Background: The use of dimension reduction methods in microarray analysis is justified by the characteristics of the data such as the high feature-to-sample ratio, the high correlation of coexpressed genes and the high level of noise due to complex technology. Clustering analysis is widely used to perform dimension reduction, keeping the new features interpretable. This method consists in replacing a cluster of correlated genes by a cluster centroid (called feature), and can be used in biologically driven microarray analysis. We aimed at efficiently using a priori biological knowledge to improve clustering methodology for dimension reduction.

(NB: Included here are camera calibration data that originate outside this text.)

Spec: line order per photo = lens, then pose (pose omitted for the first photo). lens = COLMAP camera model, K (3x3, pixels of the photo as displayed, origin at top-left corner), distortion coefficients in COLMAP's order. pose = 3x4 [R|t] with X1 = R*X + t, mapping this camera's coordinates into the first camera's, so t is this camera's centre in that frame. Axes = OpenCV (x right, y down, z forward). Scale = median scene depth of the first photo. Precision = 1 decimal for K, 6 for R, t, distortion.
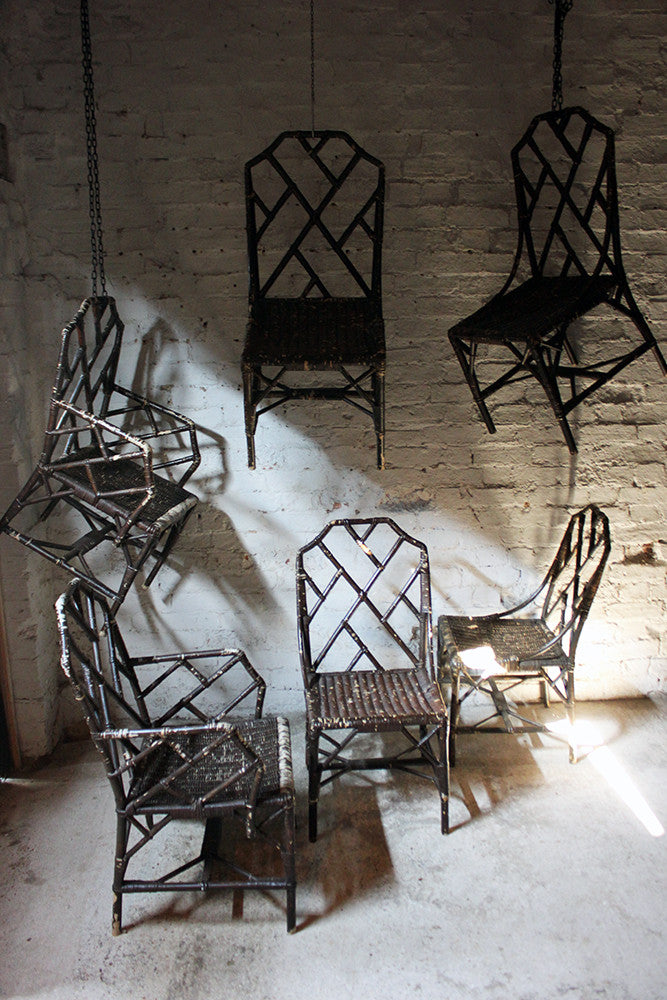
lens RADIAL K [[843.1, 0, 334.5], [0, 843.1, 505.4], [0, 0, 1]] dist [-0.167432, 0.149858]
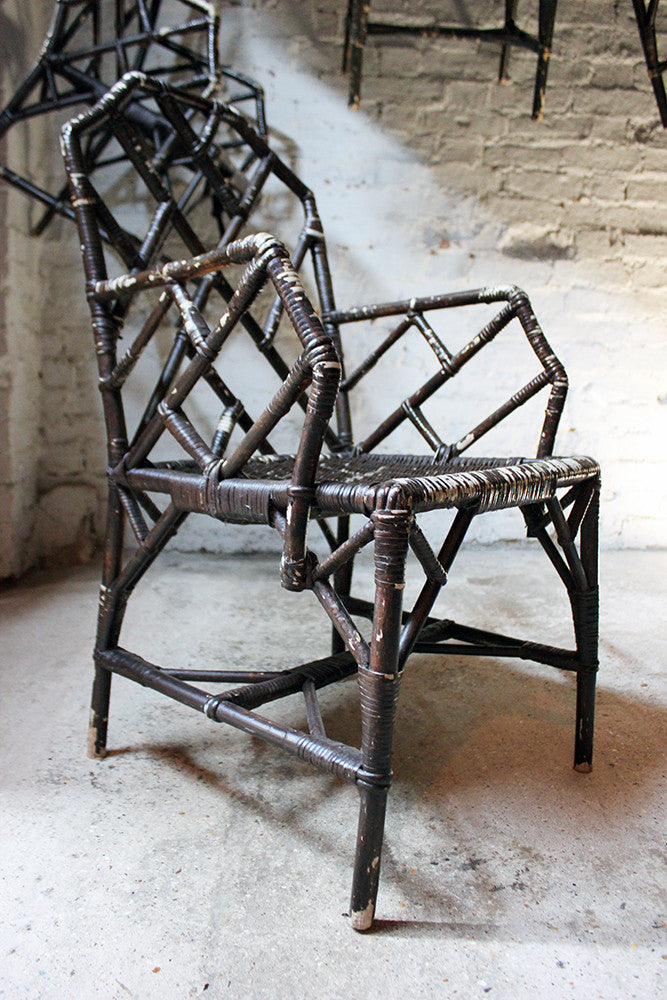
lens RADIAL K [[843.1, 0, 334.5], [0, 843.1, 505.4], [0, 0, 1]] dist [-0.167432, 0.149858]
pose [[0.999234, 0.032556, 0.021703, -0.111187], [-0.030524, 0.995637, -0.088178, 0.321949], [-0.024479, 0.087448, 0.995868, 0.338280]]
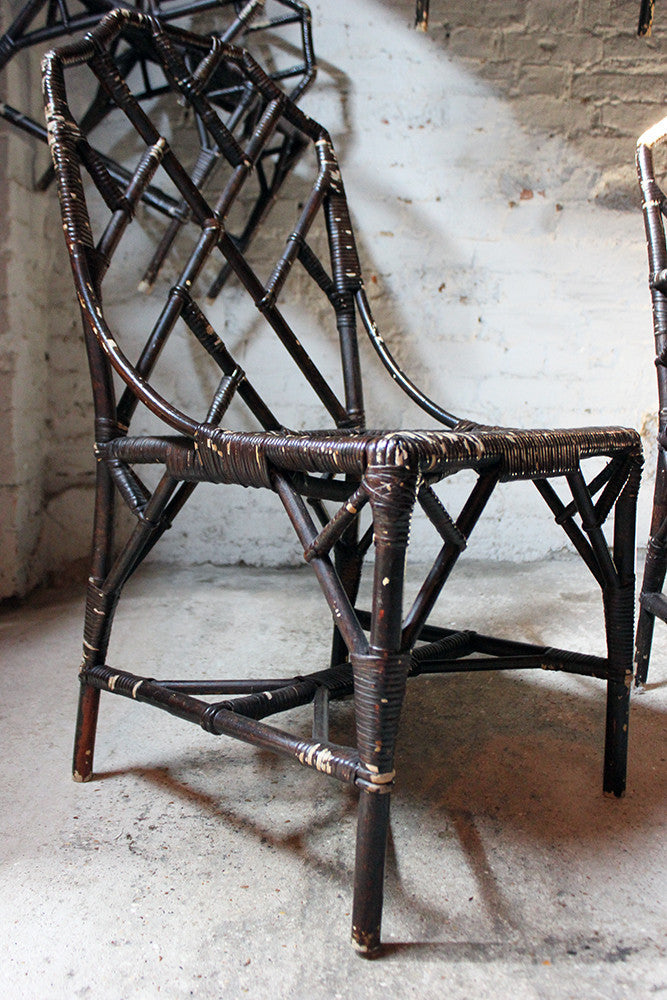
lens RADIAL K [[973.7, 0, 334.5], [0, 973.7, 501.1], [0, 0, 1]] dist [-0.138696, 0.152852]
pose [[0.999559, 0.023087, -0.018690, -0.130236], [-0.024873, 0.994501, -0.101727, 0.325801], [0.016238, 0.102147, 0.994637, 0.364743]]
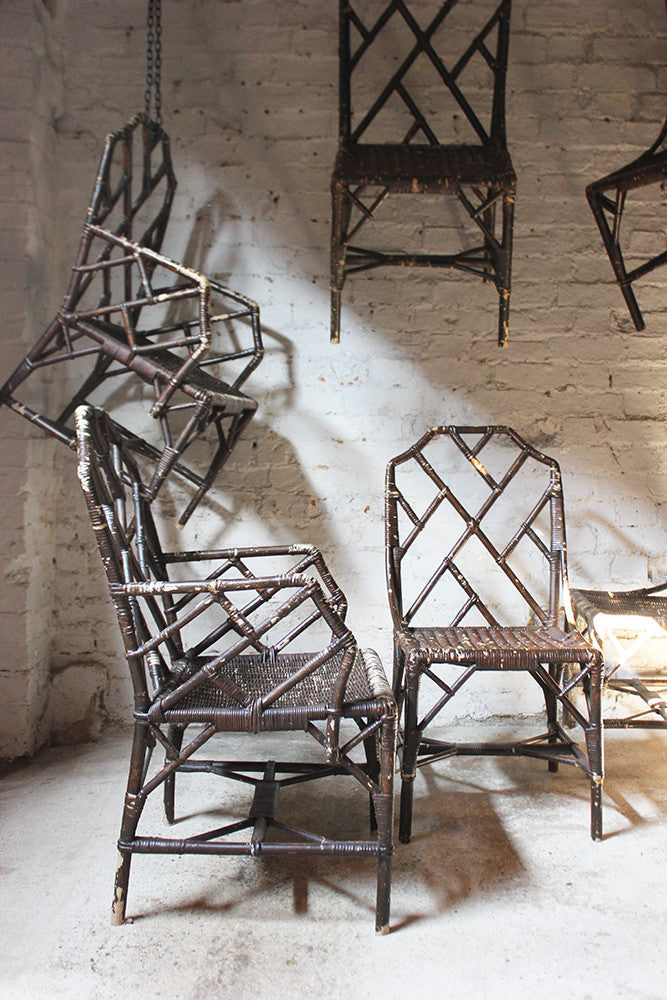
lens RADIAL K [[1011.2, 0, 339.1], [0, 1011.2, 502.0], [0, 0, 1]] dist [-0.135985, 0.163680]
pose [[0.998786, 0.028673, -0.040062, -0.049916], [-0.035293, 0.983798, -0.175772, 0.247053], [0.034373, 0.176972, 0.983615, 0.114008]]
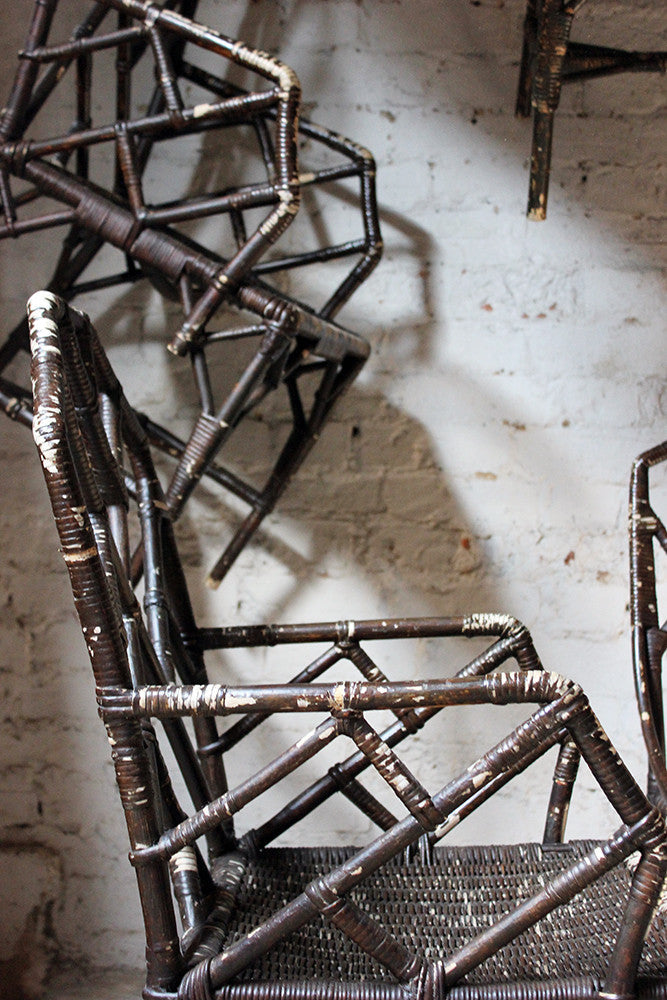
lens RADIAL K [[1570.5, 0, 335.7], [0, 1570.5, 505.7], [0, 0, 1]] dist [-0.010663, 0.048020]
pose [[0.995429, 0.041987, -0.085780, -0.114990], [-0.059833, 0.974233, -0.217463, 0.233498], [0.074439, 0.221601, 0.972292, 0.304933]]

Methods: We introduced a new method called prototype-based clustering to identify genes that are coexpressed with one prototype, ie one gene representative of a biological process of interest. For each gene to cluster, we fitted univariate and multivariate linear models with the prototypes which play the role of explanatory variables. We compared these models based on their leave-one-out cross-validation error computed by the PRESS statistic. Using Friedman's test, the models exhibiting the lowest errors were selected to identify the cluster of the gene. This method was used in a meta-analystical framework in order to combine model selection from different datasets.

Results: We applied our method to two public microarray datasets of breast cancer (BC) untreated patients. We used hallmarks of BC involving various biological processes such as estrogen receptor, her2/neu signaling, proliferation, tumor invasion, immune response, angiogenesis, and apoptosis as prototype genes. We reduced the number of variables from ~20,000 to seven in keeping valuable information 1) to define robustly BC molecular subtypes based on estrogen receptor and her2neu features and 2) to investigate the impact of the seven features on clinical outcome. These two questions were addressed in using fifteen public microarray datasets ($ \approx 2100 $ patients).

Conclusions: The use of prototype-based clustering allowed for efficient reduction of the dimensionality of microarray data in focusing on target biologically processes. We successfully applied this method to BC samples in order to gain new insights into BC biology.